____ PROVIDED PASSAGE

With apologies to Edsger Dijkstra
, I bring you a much smaller treatise on the benefits of using Range Checking. As many of you are aware from previous entries on the topic, I have been dealing with issues relating to the PopupMode off and on for a while now. I went back to the drawing board on the problem I talked about where using API subclassing to intercept paint messages for all components on a screen was broken due to PopupMode
. I rewrote my component to use VCL subclassing (i.e. assign a procedure to the WindowsProc property), and things are much better (after much trial and tribulation). Part of the trials and tribulations I was having were due to accessing a dynamic array beyond the bounds of the array. It was resulting in 'Invalid Pointer Operation" error messages when shutting down the application. Debugging didn't reveal much interesting, and not much to chase further either. However, I realized I didn't have Range Checking or Overflow Checking turned on in my project. Turning these options on and running again showed me immediately where the code was broken, and allowed me to fix the problem quickly. Without this check, I was overwriting some memory and this resulted in the Invalid Pointer error later on.
So, long story, short: Range Checking can help you quite a bit during development. I don't necessarily advocate leaving it on for production code, though.
I was at a charity golf outing for the Bryon Riesch Spinal Cord Injury Research foundation
yesterday. As I walked up to hole 13 at the Western Lakes golf course, I see it is a 168 yard par 3, with the pin basically in the center of the green and a slight tailwind, and proceed to hit the purest 8 iron I've ever hit. From the moment it left my club face, I knew it had a real good chance. I watched it stay on line, hit about 5 yards short of the hole, take a bounce and roll for a little bit and then I saw the ball disappear. It was an absolute rush to see this. I was elated beyond description.
After the round is over, I went to the clubhouse and bought a bunch of drinks, and bid on some silent auction items (I get to go backstage to meet Styx in person for the 2nd year in a row!! ). As we all sit down to dinner, the director grabs the microphone and says that he just got off the phone with the lawyers and that they are happy to announce that I won a 2005 Mustang Convertible, a trip to Scotland to play St. Andrew's, and some other prizes!!!!!!!!! (I believe that's justifiable use of multiple exclamation marks. ) It turns out that all players in the event were covered by an insurance policy that they bought to pay out prizes on an ace. I'll be signing the affidavits soon, and should have all of the prizes shortly thereafter. I'm still in a haze. Oh, and to be certain, I bid like there was no tomorrow in the regular auction. There is no way I want that karma train pulling away from me.

________
____ DATA SHOWN

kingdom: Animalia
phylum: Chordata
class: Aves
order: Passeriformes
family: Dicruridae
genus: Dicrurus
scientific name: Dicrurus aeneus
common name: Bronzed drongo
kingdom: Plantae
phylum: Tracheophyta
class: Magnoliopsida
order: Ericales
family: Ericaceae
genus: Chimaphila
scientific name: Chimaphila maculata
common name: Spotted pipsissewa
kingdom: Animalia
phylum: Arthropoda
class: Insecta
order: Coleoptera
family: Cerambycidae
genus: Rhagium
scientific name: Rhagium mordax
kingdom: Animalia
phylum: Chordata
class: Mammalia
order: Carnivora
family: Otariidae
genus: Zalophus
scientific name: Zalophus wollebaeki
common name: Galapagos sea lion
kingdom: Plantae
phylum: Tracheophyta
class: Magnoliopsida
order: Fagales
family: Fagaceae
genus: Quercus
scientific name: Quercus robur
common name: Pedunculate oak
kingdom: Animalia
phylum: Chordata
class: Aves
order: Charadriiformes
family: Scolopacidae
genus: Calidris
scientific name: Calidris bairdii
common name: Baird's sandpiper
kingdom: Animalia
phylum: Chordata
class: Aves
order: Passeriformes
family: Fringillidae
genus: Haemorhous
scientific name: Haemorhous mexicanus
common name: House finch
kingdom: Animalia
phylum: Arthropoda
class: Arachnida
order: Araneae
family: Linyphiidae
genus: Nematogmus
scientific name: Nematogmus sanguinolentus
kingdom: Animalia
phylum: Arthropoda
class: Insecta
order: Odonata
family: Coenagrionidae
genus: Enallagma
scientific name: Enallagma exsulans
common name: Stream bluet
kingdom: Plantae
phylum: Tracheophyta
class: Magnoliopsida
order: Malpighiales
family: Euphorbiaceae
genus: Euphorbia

________

▶ [HOW TO COMPLETE THIS TASK]:
Carry the blog excerpt about Range Checking and the hole-in-one further, starting right after its last sentence.

▶ [EXERCISE ANSWER]:
I'm obviously ecstatic, but I would especially like to thank everyone in the foundation for putting on a great event, and facilitating the prize package payout. I would like to thank them very much for everything that they did. Rest assured, I will be coming back time and time again.
During conversion of our application suite to Delphi 2005, I ran into a very irritating bug where a form was flashing extremely
quickly during application startup. It was so fast that I couldn't get a feel for which screen it was that was flashing. Debugging the application also didn't reveal what form it was. So, what to do? I thought of using Camtasia
to record the screen during startup, and then play back the recorded session at a very slow rate so that I could find out what I needed to know. I had to be sure to crank up the frames per second capture rate as high as it would go, but after a smooth install and some tweaking of options in Camtasia, the plan worked beautifully. I found out what form it was that was flashing, and then fixed it.
The gory details were that this form only got included from a DLL that had its conditional compilation directives wrong (for this build). However, this flash didn't occur in the Delphi 6 days. So I thought back to my previous experiences with PopupMode, and set PopupMode to pmAuto for this form and everything is great again.
Some days, I long for the Ctrl-S / Ctrl-Q days again.